Burnout is a state of chronic depletion — emotional, physical, and mental — caused by prolonged stress without adequate recovery. It builds slowly, which is why it often goes unrecognised until it's severe. Knowing the signs early gives you options.
Signs to watch for
Constant exhaustion that doesn't lift with rest
You sleep but wake up tired. Weekends don't recharge you. The fatigue feels deeper than physical.
Emotional detachment or numbness
Things that used to excite or matter to you feel flat. You're going through the motions without feeling present.
Declining effectiveness at work or home
Tasks that used to be easy feel overwhelming. Small decisions take disproportionate energy.
Increased irritability or cynicism
You're more short-tempered than usual. You find yourself thinking negatively about your work, colleagues, or life in general.
Frequent physical symptoms
Headaches, muscle tension, stomach problems, or getting ill more often. Chronic stress has measurable effects on the immune system.

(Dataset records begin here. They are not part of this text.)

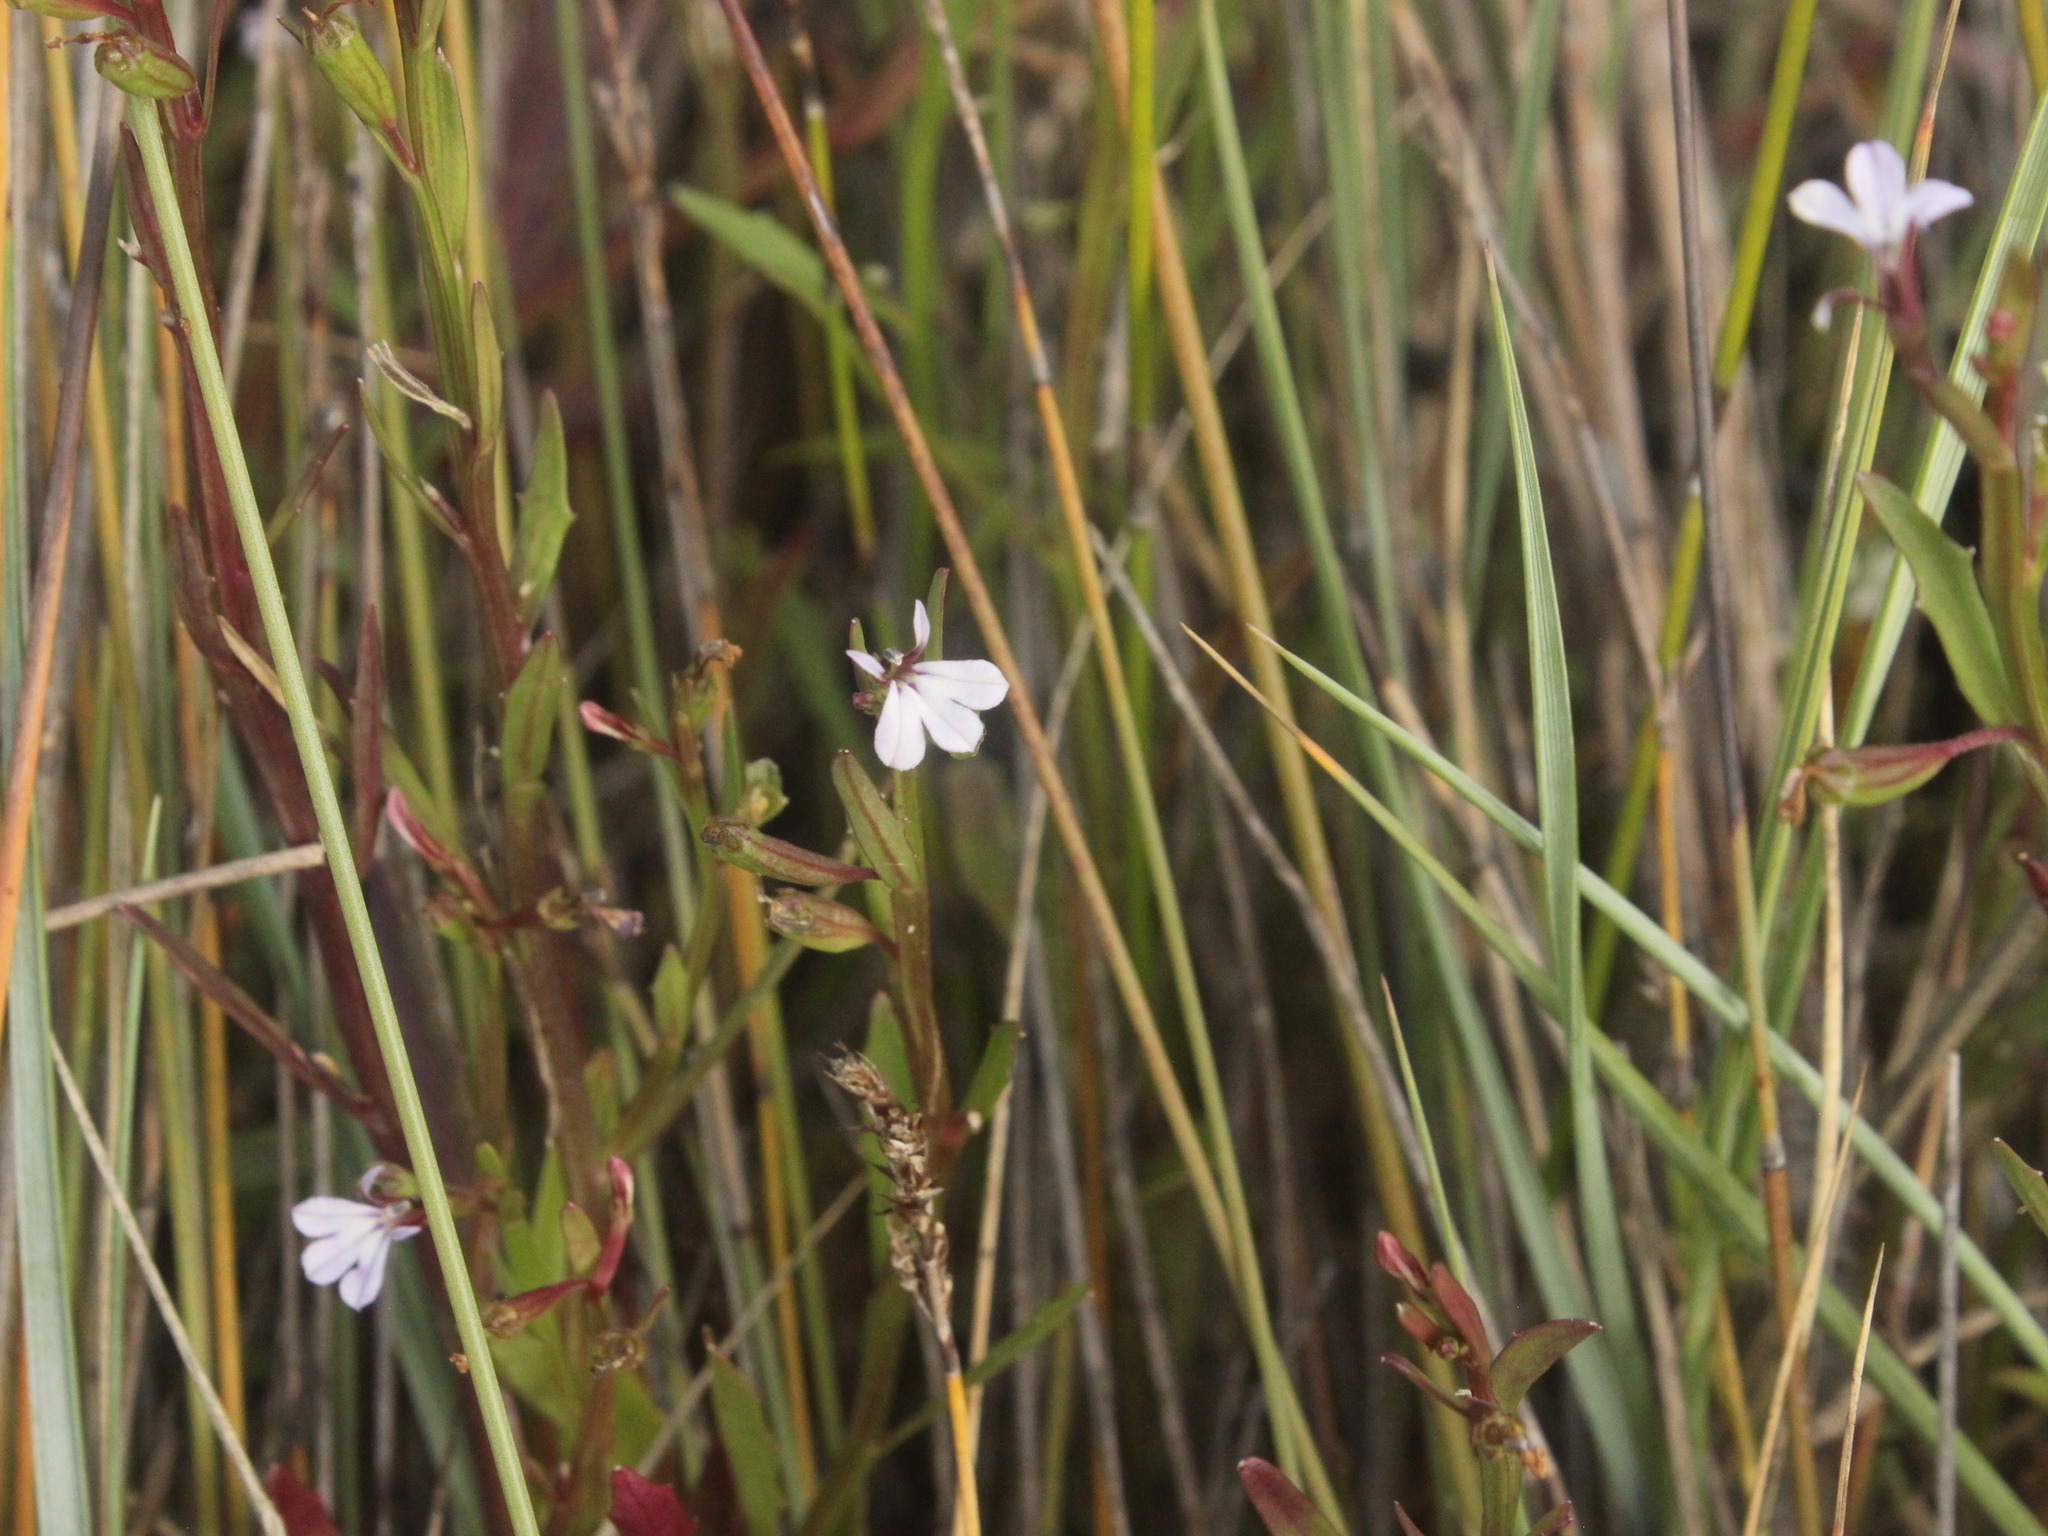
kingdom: Plantae
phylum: Tracheophyta
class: Magnoliopsida
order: Asterales
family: Campanulaceae
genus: Lobelia
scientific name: Lobelia anceps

Withdrawing from people and activities
You cancel plans, avoid social interactions, or lose interest in hobbies that used to bring you joy.
"Rest is not a reward for finishing — it's a requirement for continuing."
What actually helps
1
Reduce the load — don't just push harder
Burnout is caused by too much output with too little recovery. Adding productivity techniques to a depleted system doesn't work. Something needs to come off your plate.
2
Protect genuine rest time
Rest means activities that restore you — not just the absence of work. For some that's sleep and stillness; for others it's movement, creativity, or being in nature.
3
Set a real boundary — even a small one
Burnout often involves a pattern of saying yes when you mean no. One boundary, consistently held, starts to shift the dynamic.
4
Talk to someone you trust
Naming what's happening — to a friend, family member, or professional — reduces isolation and often brings clarity about what needs to change.
5
If it's severe, seek professional support
Deep or prolonged burnout may benefit from working with a therapist or counsellor. There is no shame in that — it's the same logic as seeing a doctor for a physical injury.